> TASK BRIEF
Output only the lines below that start at the line containing "M580 56 593 57V69H580Z" and end at the line containing "M177 380H186L187 393H216V390H226V407L177", with both ends kept.

Data entries:
○ ○ ○ ○ ○

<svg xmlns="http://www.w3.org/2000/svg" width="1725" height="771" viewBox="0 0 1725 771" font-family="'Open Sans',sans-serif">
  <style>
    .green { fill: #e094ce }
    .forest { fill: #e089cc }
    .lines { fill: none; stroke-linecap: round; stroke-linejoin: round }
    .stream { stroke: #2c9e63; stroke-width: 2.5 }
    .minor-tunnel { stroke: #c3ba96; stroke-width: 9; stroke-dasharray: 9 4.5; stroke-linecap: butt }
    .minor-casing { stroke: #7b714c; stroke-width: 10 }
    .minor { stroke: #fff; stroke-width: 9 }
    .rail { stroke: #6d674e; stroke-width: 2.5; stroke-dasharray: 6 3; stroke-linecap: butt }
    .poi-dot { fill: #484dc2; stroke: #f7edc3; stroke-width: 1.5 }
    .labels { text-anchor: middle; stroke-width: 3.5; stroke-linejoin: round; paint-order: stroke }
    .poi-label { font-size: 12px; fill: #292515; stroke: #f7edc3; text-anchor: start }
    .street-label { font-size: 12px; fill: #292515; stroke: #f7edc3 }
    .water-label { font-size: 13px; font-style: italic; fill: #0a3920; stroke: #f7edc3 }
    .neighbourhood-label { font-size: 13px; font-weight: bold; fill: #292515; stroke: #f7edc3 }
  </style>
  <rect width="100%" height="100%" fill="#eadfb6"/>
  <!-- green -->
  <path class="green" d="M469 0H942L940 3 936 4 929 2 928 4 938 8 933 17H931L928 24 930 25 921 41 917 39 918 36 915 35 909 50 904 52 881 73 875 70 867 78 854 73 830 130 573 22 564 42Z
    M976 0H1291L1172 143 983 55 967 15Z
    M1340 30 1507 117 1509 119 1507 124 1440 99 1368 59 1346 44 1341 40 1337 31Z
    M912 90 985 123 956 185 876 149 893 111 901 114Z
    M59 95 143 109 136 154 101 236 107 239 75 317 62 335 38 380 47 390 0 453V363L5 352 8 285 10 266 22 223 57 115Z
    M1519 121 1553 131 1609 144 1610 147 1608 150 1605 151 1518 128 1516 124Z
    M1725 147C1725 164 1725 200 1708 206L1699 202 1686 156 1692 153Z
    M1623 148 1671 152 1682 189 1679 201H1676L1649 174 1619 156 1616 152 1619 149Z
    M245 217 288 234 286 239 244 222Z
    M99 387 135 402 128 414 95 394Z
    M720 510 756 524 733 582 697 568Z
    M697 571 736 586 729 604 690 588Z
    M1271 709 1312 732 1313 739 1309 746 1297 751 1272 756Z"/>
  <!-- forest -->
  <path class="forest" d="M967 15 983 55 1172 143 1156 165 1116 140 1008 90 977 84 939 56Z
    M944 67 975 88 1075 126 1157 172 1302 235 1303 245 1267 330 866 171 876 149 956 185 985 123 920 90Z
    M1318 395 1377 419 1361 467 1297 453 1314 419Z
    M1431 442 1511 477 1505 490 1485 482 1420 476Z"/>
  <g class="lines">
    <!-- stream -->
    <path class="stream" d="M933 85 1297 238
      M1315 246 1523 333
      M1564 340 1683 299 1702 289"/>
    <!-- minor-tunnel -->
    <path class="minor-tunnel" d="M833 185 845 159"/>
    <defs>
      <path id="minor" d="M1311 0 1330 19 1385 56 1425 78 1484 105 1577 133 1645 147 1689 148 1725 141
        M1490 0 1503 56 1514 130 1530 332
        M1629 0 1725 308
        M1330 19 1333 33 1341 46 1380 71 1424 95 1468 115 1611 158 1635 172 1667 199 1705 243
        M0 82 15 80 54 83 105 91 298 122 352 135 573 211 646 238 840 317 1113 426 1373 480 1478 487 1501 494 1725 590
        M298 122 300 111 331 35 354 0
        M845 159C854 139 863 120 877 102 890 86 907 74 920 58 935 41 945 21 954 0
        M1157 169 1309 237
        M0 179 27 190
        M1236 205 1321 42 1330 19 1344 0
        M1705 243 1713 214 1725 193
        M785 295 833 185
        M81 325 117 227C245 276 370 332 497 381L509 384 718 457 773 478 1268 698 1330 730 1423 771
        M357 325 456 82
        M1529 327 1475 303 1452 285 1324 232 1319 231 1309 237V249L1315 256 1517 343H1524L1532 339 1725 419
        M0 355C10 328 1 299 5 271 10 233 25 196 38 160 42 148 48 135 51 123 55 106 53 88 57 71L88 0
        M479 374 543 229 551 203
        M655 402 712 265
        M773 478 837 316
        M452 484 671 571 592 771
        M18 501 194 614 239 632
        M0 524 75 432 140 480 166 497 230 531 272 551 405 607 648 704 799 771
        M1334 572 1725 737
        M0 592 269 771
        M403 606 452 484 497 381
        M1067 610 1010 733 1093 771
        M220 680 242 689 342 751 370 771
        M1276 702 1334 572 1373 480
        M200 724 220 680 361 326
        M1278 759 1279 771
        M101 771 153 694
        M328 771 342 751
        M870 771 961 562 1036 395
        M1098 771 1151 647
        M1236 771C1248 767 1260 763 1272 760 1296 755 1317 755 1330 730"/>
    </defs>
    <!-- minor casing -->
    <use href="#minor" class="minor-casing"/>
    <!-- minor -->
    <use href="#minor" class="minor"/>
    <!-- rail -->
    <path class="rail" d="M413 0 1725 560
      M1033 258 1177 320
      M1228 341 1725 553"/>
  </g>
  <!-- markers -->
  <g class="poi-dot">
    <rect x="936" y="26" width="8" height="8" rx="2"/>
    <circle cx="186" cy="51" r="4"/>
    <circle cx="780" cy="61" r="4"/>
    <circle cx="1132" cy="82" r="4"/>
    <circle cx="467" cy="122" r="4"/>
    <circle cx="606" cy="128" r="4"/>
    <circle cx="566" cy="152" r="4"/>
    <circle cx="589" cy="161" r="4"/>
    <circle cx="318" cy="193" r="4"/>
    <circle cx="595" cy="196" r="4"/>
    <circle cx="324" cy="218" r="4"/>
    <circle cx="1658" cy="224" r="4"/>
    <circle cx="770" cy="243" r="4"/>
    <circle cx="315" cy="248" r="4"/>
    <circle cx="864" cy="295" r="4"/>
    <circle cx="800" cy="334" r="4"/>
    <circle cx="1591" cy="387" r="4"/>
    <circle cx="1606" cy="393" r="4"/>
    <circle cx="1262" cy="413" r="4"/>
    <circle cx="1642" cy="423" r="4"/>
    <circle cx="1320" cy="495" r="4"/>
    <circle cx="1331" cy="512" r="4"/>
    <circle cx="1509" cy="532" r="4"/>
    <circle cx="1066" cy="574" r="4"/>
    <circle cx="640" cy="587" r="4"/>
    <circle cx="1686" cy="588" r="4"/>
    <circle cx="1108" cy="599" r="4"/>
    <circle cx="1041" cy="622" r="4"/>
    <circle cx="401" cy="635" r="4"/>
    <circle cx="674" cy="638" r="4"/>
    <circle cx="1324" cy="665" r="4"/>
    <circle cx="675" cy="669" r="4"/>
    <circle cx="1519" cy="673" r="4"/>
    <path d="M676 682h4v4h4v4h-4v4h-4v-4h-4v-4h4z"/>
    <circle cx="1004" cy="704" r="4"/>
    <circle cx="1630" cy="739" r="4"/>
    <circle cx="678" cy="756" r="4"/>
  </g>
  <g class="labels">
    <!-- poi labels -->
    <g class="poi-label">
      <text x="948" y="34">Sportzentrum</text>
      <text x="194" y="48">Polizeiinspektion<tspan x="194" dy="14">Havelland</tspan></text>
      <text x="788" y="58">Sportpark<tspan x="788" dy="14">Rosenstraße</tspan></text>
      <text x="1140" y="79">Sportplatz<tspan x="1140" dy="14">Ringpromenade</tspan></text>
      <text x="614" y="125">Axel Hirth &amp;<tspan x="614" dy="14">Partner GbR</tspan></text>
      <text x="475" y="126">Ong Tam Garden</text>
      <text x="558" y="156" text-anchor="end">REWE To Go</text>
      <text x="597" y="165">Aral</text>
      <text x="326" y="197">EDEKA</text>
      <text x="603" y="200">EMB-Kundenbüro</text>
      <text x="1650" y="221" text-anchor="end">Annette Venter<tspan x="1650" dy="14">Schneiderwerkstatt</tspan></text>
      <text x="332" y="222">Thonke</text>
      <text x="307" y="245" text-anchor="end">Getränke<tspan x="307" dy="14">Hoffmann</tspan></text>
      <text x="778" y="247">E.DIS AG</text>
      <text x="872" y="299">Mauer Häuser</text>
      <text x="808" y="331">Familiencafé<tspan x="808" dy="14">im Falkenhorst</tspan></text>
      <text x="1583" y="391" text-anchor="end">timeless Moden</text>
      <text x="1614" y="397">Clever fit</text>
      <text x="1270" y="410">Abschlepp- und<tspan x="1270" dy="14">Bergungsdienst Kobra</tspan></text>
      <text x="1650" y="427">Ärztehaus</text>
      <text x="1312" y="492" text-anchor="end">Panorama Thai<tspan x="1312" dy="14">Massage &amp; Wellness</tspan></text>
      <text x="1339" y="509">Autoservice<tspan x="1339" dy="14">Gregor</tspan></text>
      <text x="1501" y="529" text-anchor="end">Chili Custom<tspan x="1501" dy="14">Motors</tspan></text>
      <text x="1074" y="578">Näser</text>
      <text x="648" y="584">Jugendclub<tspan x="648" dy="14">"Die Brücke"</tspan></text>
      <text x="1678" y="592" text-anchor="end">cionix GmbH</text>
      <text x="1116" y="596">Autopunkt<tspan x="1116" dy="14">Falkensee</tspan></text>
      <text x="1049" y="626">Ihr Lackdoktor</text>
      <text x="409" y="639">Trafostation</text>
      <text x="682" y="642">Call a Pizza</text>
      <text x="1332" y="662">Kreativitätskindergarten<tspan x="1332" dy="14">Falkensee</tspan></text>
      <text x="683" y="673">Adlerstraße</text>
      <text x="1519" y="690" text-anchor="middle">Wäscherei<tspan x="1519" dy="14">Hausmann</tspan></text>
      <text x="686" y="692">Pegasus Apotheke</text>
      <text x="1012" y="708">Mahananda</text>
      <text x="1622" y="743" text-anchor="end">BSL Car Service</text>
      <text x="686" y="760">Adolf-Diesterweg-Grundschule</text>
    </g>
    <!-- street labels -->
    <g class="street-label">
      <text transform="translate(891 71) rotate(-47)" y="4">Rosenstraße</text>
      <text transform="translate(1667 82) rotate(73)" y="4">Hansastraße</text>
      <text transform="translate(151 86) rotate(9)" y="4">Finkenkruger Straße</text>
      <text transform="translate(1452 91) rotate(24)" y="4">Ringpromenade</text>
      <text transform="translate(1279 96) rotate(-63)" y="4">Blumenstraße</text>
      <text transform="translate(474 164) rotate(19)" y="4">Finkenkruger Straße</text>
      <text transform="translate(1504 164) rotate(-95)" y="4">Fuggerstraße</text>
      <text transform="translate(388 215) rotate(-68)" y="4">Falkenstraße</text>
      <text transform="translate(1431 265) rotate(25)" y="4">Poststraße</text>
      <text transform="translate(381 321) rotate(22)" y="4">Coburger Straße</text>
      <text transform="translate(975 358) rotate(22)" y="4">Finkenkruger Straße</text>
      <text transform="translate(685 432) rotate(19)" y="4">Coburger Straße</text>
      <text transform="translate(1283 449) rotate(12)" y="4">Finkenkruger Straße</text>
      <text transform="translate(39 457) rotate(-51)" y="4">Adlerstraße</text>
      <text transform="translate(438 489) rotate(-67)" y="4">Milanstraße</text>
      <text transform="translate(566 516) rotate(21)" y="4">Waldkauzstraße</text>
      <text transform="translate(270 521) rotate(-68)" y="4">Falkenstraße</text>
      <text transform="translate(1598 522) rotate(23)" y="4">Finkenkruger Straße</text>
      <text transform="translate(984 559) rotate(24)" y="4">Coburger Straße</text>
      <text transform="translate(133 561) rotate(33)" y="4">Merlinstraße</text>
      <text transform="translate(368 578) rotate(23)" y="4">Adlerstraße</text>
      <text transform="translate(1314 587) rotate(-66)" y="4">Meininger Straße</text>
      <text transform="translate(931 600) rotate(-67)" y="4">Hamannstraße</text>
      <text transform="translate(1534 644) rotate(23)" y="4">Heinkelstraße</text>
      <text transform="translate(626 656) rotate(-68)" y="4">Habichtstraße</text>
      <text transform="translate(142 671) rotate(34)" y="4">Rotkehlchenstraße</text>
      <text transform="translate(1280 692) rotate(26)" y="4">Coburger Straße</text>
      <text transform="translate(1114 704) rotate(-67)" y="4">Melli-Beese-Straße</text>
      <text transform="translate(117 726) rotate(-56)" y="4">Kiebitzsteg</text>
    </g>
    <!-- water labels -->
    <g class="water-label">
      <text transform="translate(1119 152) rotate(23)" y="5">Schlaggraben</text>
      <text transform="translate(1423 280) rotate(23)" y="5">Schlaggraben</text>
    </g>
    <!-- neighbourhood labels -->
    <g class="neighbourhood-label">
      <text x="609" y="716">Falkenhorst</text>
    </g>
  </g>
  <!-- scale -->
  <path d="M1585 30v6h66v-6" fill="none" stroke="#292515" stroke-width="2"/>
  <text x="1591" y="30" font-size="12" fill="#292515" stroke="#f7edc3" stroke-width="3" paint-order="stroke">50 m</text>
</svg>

○ ○ ○ ○ ○

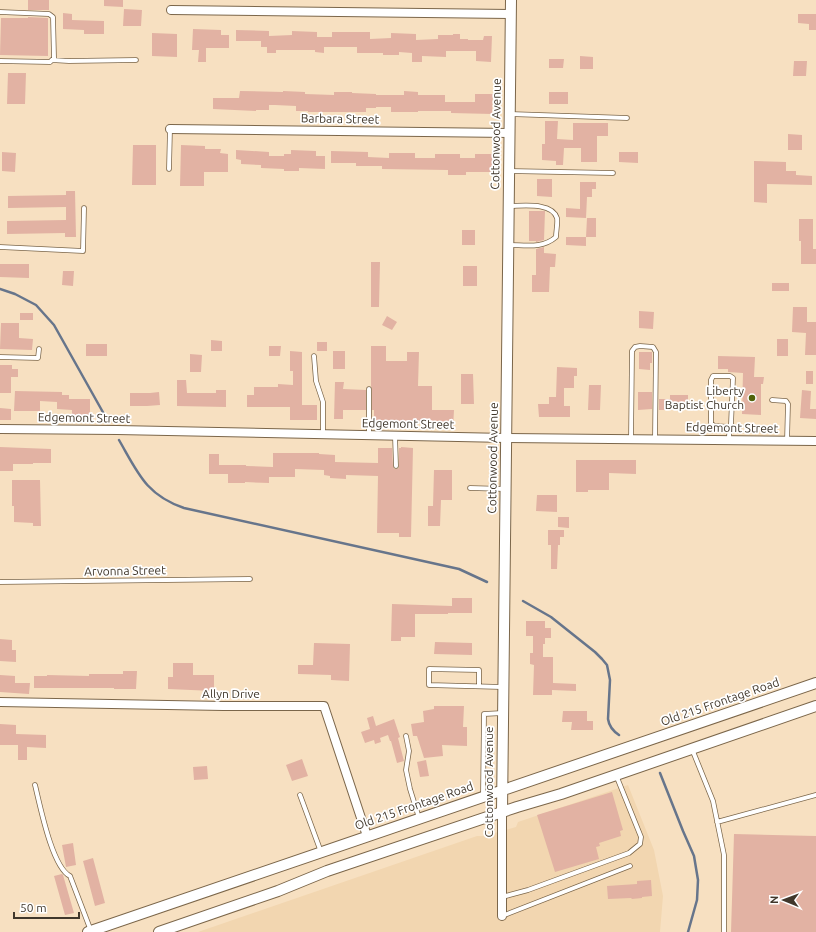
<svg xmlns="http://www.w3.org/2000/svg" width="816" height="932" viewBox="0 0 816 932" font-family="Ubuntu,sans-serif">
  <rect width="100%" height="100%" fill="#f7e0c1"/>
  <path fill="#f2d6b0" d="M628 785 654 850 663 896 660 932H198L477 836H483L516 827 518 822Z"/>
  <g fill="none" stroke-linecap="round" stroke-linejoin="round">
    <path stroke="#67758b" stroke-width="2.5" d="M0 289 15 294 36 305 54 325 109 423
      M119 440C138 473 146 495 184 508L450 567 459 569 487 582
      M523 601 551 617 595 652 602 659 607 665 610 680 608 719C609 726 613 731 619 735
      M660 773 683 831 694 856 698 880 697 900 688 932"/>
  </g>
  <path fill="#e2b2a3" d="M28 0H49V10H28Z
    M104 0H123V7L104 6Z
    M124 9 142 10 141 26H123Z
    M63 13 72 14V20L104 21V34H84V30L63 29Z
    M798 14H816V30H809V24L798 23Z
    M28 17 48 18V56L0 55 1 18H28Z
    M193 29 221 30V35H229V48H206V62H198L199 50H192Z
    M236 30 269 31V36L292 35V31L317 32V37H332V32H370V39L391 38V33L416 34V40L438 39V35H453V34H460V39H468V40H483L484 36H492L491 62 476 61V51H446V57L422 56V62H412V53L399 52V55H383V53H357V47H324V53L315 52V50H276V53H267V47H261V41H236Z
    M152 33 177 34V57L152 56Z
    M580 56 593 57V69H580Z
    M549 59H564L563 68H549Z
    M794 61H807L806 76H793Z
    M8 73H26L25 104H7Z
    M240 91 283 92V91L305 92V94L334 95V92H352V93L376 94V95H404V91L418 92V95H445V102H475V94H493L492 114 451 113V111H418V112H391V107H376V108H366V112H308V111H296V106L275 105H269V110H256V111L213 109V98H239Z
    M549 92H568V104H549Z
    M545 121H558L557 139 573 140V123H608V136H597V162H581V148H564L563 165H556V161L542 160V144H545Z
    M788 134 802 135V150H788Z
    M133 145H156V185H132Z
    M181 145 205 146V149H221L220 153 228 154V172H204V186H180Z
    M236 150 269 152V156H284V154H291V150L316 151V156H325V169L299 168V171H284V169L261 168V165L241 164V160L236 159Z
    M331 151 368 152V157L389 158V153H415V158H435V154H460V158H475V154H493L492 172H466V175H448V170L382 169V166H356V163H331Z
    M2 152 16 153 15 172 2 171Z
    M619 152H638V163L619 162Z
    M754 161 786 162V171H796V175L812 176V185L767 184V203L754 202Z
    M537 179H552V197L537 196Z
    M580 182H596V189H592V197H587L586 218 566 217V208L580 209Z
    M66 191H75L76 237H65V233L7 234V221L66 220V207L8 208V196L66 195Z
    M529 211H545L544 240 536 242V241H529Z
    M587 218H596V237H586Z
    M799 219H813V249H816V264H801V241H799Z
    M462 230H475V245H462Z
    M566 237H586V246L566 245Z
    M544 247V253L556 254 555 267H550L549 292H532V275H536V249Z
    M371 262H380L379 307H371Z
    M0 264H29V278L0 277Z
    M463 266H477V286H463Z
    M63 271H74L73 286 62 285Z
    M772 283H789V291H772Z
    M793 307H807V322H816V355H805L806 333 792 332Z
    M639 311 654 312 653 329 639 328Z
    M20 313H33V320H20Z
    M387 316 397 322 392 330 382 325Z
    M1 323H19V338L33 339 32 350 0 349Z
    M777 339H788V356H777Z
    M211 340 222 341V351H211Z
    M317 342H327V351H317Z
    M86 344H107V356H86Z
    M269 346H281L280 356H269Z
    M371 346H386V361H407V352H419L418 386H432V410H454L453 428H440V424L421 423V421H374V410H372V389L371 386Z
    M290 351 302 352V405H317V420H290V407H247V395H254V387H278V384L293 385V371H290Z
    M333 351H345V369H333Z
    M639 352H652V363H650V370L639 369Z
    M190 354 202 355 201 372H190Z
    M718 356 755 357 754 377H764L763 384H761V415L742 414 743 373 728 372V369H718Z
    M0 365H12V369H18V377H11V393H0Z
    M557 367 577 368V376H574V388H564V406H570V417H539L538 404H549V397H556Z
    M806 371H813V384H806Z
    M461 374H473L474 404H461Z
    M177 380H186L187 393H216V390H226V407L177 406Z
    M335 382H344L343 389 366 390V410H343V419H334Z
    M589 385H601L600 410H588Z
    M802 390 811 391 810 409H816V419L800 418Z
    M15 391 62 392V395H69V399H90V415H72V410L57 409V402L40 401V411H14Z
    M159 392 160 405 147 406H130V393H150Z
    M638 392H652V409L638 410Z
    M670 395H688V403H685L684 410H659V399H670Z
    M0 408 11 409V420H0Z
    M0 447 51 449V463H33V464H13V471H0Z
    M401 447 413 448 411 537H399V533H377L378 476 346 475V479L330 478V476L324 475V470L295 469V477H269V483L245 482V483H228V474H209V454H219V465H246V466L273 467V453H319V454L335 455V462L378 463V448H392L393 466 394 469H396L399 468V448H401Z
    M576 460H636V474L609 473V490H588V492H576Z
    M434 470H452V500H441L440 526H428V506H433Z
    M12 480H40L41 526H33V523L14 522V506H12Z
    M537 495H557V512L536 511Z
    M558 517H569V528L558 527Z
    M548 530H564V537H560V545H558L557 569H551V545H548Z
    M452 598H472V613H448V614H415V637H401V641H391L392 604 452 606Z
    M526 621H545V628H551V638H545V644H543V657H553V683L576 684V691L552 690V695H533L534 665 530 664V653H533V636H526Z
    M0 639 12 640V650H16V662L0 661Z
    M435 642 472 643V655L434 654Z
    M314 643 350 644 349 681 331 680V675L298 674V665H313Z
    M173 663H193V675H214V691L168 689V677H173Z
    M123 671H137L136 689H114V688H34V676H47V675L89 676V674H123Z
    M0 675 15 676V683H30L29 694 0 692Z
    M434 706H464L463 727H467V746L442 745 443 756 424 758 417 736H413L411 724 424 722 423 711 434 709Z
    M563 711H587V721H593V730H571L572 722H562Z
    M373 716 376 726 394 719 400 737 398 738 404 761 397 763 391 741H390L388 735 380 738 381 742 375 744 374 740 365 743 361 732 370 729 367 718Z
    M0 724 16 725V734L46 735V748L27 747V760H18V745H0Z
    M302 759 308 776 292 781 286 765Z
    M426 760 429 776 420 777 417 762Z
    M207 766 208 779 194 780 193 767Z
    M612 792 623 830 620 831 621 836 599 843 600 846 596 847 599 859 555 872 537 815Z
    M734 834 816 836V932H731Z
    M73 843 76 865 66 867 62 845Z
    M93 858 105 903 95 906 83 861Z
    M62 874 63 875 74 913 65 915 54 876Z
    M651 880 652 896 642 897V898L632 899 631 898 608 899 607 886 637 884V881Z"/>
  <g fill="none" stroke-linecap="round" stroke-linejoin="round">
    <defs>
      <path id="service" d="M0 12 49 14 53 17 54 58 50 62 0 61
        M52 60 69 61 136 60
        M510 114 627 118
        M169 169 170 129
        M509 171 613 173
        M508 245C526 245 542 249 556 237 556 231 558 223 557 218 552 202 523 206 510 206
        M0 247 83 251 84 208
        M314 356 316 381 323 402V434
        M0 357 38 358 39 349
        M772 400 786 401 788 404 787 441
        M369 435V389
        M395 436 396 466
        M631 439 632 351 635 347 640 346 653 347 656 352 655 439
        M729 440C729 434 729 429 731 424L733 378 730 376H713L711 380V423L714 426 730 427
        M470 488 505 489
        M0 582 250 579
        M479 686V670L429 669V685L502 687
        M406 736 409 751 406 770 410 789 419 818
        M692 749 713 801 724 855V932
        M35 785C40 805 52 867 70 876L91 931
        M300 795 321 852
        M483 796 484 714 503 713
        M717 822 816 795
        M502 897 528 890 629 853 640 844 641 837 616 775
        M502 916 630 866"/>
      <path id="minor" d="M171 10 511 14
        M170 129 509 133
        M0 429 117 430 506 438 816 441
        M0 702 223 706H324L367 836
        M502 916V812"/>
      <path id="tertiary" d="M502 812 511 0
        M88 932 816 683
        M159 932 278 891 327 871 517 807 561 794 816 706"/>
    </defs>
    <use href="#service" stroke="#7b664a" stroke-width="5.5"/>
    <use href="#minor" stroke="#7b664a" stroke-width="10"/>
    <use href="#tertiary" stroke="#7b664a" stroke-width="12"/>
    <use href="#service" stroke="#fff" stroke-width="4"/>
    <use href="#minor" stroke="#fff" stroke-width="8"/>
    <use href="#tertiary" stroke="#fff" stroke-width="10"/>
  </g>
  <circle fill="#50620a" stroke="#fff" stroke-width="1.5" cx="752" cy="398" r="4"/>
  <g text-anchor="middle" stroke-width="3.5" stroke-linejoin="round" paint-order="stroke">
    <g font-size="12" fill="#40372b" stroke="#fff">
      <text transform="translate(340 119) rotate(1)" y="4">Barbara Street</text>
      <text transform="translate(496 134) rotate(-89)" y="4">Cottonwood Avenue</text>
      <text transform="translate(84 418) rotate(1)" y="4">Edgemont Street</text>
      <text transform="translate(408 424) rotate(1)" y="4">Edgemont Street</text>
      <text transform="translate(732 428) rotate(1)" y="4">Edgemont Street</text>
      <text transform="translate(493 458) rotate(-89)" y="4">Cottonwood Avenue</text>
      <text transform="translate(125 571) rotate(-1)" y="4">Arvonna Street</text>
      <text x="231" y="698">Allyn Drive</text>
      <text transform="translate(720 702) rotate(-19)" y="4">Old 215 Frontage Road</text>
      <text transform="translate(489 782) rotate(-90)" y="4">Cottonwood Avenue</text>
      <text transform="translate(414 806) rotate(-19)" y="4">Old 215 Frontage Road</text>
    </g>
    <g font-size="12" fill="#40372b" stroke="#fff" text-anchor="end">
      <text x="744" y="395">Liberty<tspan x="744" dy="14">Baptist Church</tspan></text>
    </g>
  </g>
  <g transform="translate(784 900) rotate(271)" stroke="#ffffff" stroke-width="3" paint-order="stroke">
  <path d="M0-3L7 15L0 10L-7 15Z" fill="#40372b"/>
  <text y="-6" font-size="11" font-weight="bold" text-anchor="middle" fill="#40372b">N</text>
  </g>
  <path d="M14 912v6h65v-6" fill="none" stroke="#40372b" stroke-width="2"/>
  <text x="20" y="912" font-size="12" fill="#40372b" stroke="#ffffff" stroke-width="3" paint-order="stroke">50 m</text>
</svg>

○ ○ ○ ○ ○

> RESULT
    M580 56 593 57V69H580Z
    M549 59H564L563 68H549Z
    M794 61H807L806 76H793Z
    M8 73H26L25 104H7Z
    M240 91 283 92V91L305 92V94L334 95V92H352V93L376 94V95H404V91L418 92V95H445V102H475V94H493L492 114 451 113V111H418V112H391V107H376V108H366V112H308V111H296V106L275 105H269V110H256V111L213 109V98H239Z
    M549 92H568V104H549Z
    M545 121H558L557 139 573 140V123H608V136H597V162H581V148H564L563 165H556V161L542 160V144H545Z
    M788 134 802 135V150H788Z
    M133 145H156V185H132Z
    M181 145 205 146V149H221L220 153 228 154V172H204V186H180Z
    M236 150 269 152V156H284V154H291V150L316 151V156H325V169L299 168V171H284V169L261 168V165L241 164V160L236 159Z
    M331 151 368 152V157L389 158V153H415V158H435V154H460V158H475V154H493L492 172H466V175H448V170L382 169V166H356V163H331Z
    M2 152 16 153 15 172 2 171Z
    M619 152H638V163L619 162Z
    M754 161 786 162V171H796V175L812 176V185L767 184V203L754 202Z
    M537 179H552V197L537 196Z
    M580 182H596V189H592V197H587L586 218 566 217V208L580 209Z
    M66 191H75L76 237H65V233L7 234V221L66 220V207L8 208V196L66 195Z
    M529 211H545L544 240 536 242V241H529Z
    M587 218H596V237H586Z
    M799 219H813V249H816V264H801V241H799Z
    M462 230H475V245H462Z
    M566 237H586V246L566 245Z
    M544 247V253L556 254 555 267H550L549 292H532V275H536V249Z
    M371 262H380L379 307H371Z
    M0 264H29V278L0 277Z
    M463 266H477V286H463Z
    M63 271H74L73 286 62 285Z
    M772 283H789V291H772Z
    M793 307H807V322H816V355H805L806 333 792 332Z
    M639 311 654 312 653 329 639 328Z
    M20 313H33V320H20Z
    M387 316 397 322 392 330 382 325Z
    M1 323H19V338L33 339 32 350 0 349Z
    M777 339H788V356H777Z
    M211 340 222 341V351H211Z
    M317 342H327V351H317Z
    M86 344H107V356H86Z
    M269 346H281L280 356H269Z
    M371 346H386V361H407V352H419L418 386H432V410H454L453 428H440V424L421 423V421H374V410H372V389L371 386Z
    M290 351 302 352V405H317V420H290V407H247V395H254V387H278V384L293 385V371H290Z
    M333 351H345V369H333Z
    M639 352H652V363H650V370L639 369Z
    M190 354 202 355 201 372H190Z
    M718 356 755 357 754 377H764L763 384H761V415L742 414 743 373 728 372V369H718Z
    M0 365H12V369H18V377H11V393H0Z
    M557 367 577 368V376H574V388H564V406H570V417H539L538 404H549V397H556Z
    M806 371H813V384H806Z
    M461 374H473L474 404H461Z
    M177 380H186L187 393H216V390H226V407L177 406Z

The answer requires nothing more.